» Given records
::::::::::
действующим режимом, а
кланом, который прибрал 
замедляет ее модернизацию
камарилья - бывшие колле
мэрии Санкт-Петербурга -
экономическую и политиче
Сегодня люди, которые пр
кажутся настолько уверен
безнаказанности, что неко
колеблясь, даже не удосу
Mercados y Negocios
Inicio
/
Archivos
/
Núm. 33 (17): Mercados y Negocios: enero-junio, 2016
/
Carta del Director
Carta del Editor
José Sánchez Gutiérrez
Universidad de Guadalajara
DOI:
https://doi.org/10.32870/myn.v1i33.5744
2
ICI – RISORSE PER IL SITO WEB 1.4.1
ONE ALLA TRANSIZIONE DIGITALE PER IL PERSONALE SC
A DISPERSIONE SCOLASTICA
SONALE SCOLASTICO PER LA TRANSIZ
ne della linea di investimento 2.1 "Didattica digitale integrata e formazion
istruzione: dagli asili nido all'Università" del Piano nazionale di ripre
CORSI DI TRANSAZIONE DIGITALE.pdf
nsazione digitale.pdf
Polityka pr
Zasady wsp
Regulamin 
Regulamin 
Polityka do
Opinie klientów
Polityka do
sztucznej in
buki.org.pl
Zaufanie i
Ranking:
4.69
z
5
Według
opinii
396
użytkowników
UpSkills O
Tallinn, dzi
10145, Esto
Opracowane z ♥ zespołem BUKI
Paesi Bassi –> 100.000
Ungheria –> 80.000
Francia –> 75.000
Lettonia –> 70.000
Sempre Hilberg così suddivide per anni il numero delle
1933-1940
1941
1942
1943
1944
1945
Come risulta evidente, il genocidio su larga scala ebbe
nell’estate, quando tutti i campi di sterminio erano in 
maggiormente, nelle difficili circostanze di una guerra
::::::::::
Could you copy every line from the records that mentions the word "Carta"?

Carta del Director
Carta del Editor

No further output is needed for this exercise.